In this exhibition therefore, we are offered the point of view of the demiurge’s interstitial dimension, the present between eternity and sequential perception. The works presented, do not reproduce in fact the chronological sequence of their production, as in a retrospective, but the exhibition makes explicit the sense of creation as the production of a moving image of eternity. Contrary to what happens in a retrospective exhibition, that allows us to look into the past according to the incidence of the facts (order of perception), here we access the present which is the condition of creation of each past and, for this reason, the images overlap without respecting a chronological order. From the point of view of the demiurge, to which we find ourselves elevated, the various frames are shown in the simultaneity of the present, a present which is the moment of creation for the entirety of the series, rather than the present of the perception that would last a sensible encounter. The exhibition makes us aware of the fact that our personal history, the sequence of events that we have experienced subjectively and the things we have done, is a series of frames necessarily linked together according to the rules and laws that render it coherent in its totality as in a film, a cosmos which nonetheless, like all other things, does not have in itself any necessity.
ΑΘΑΝΑ therefore, is not a retrospective exhibition but a short-circuit of sorts, thanks to which we can intuitively access the ideal conditions of the exhibition’s creation as a temporal dimension in which we are observers.
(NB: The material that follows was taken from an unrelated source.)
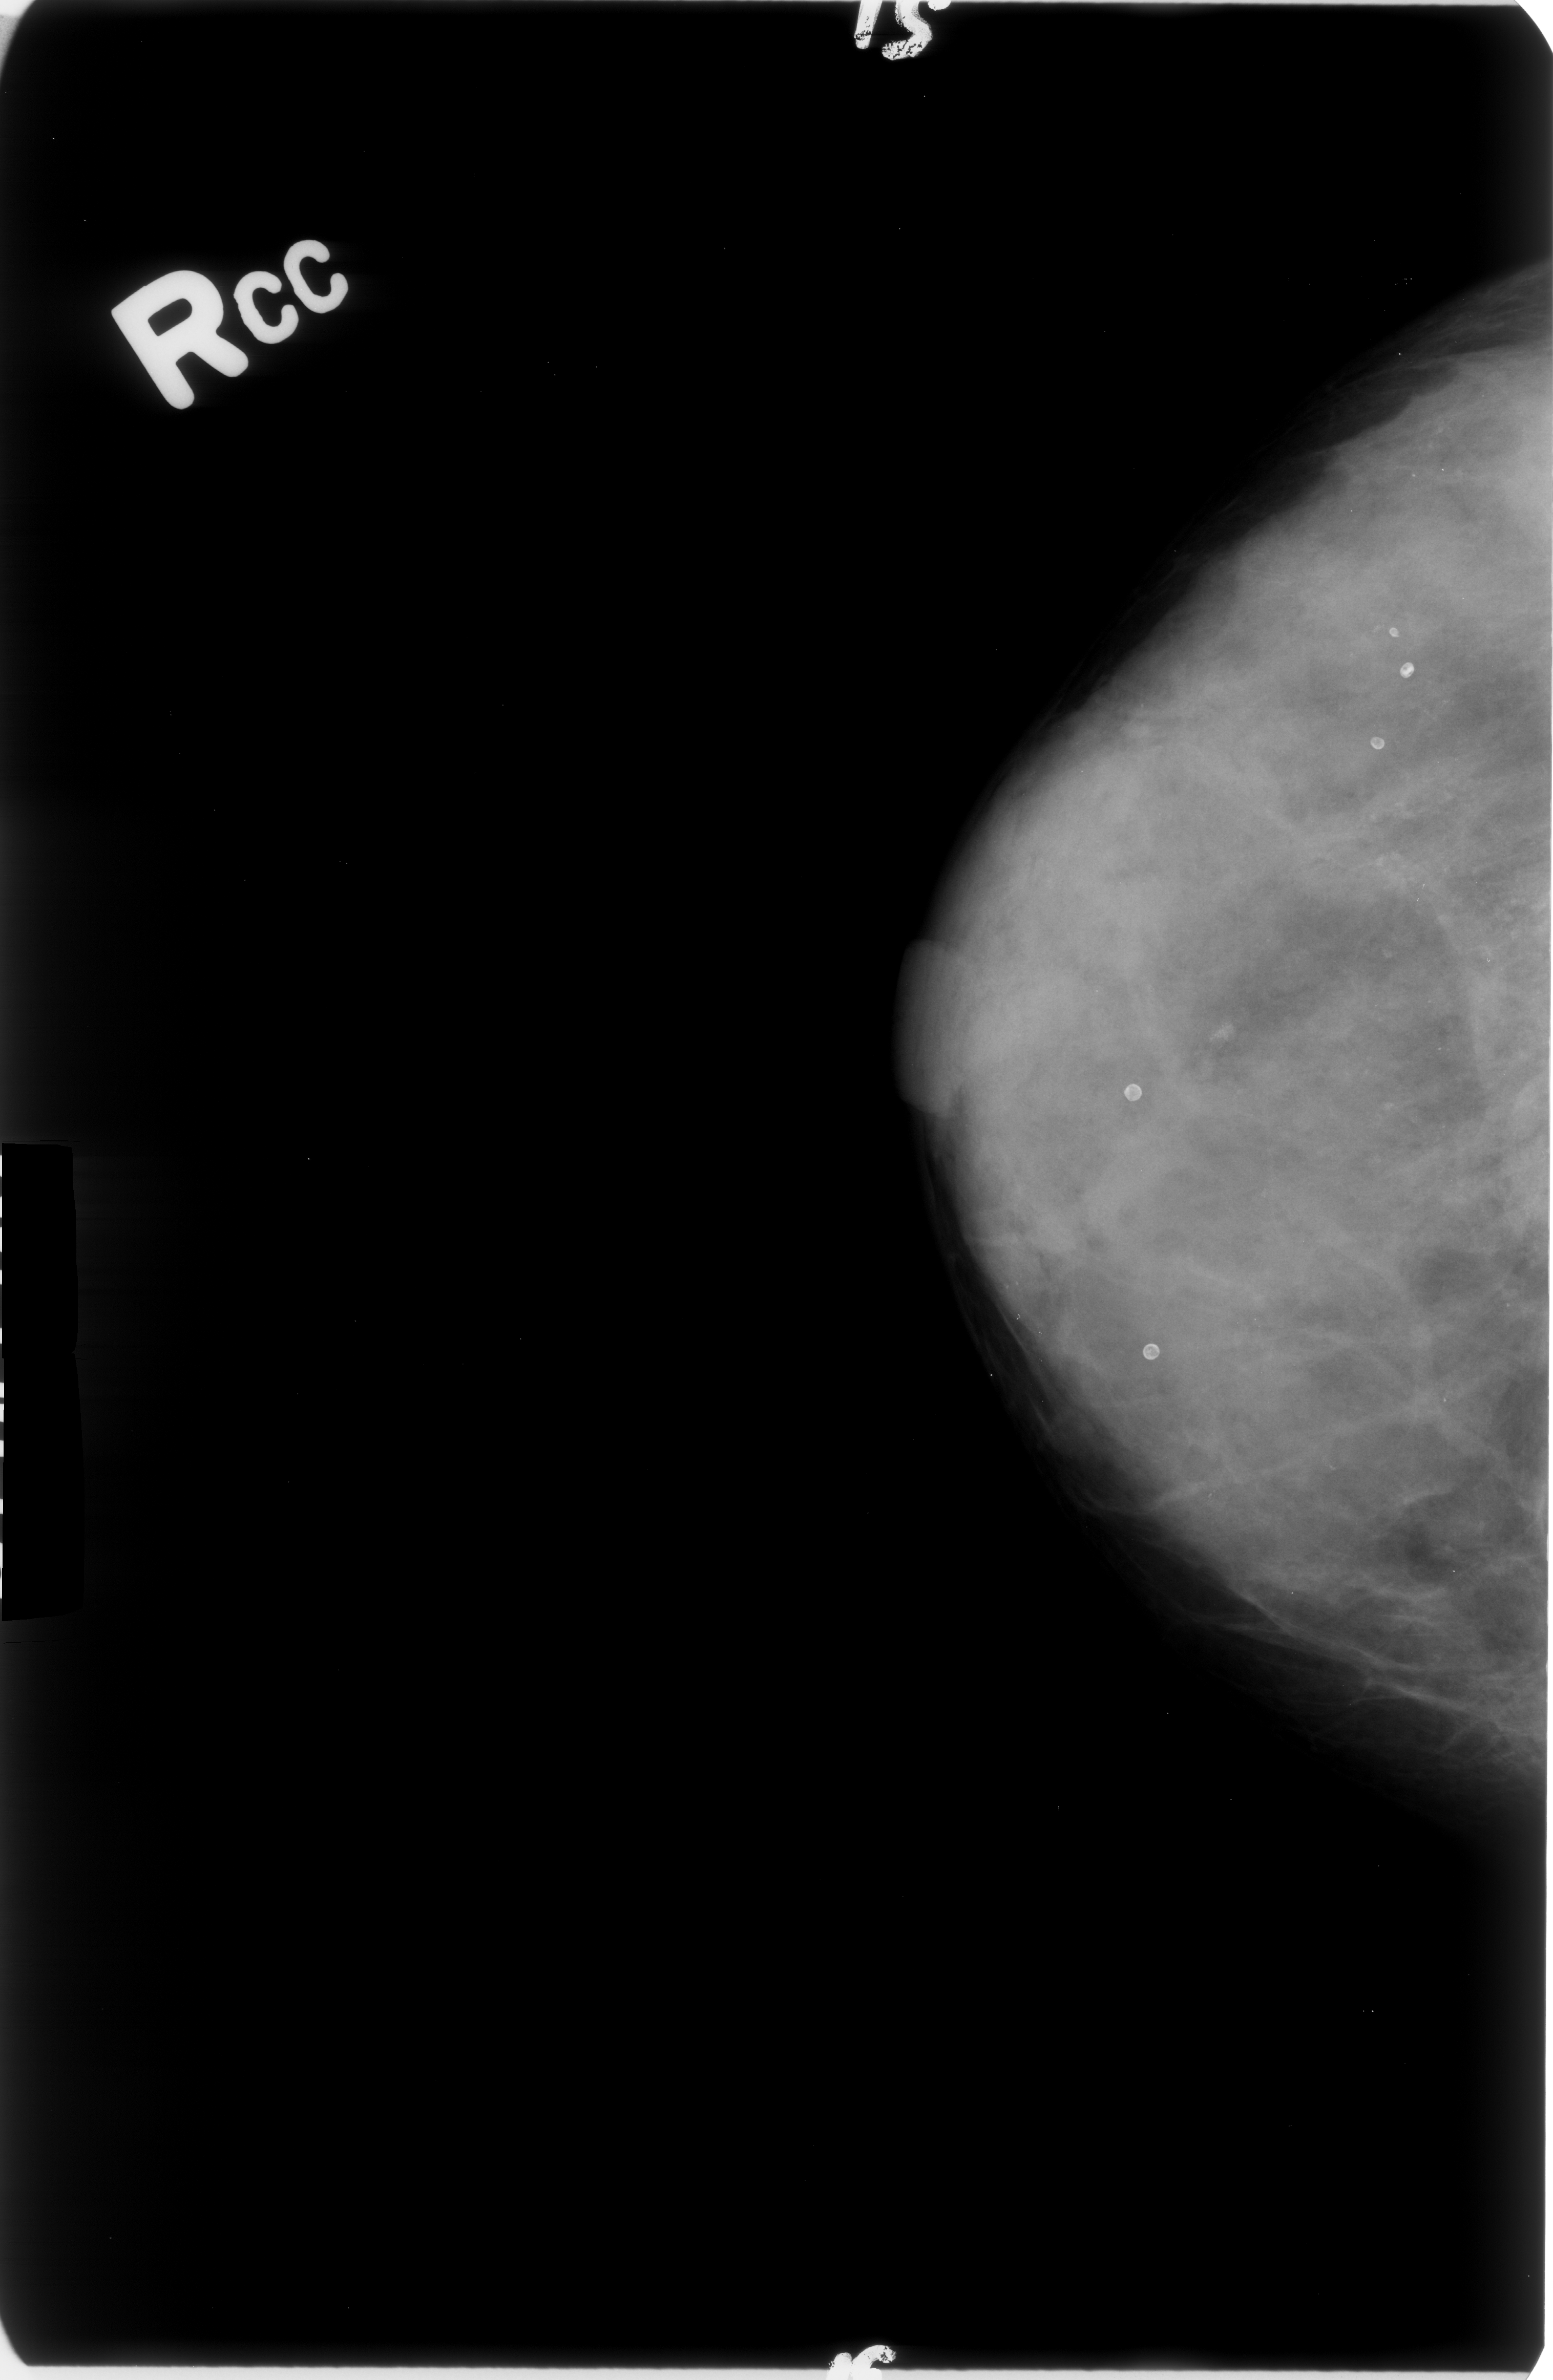
Digitized screen-film mammogram, right breast, craniocaudal (CC) view, BI-RADS breast density category 4 (scale 1–4).
Radiologist-marked abnormalities on this image: Finding 1 of 2: calcifications, morphology punctate / amorphous, distribution regional; BI-RADS assessment category 4; pathology (as recorded): benign. Finding 2 of 2: calcifications, morphology punctate / amorphous, distribution clustered; BI-RADS assessment category 4; subtlety rating 4 on a 1 (subtle) to 5 (obvious) scale; pathology result (as recorded, not read from the image): benign.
We are called in fact, to elevate ourselves not only to the perspective of the artist who produces the spacetime of our own perception of the exhibition, but to go further, to look beyond the mirror and see that on the other side eternity is reflected. ΑΘΑΝΑ is the present of creation that makes possible the duration of perception but which also makes us aware that every creative act is, in reality, the production of a moving image of eternity.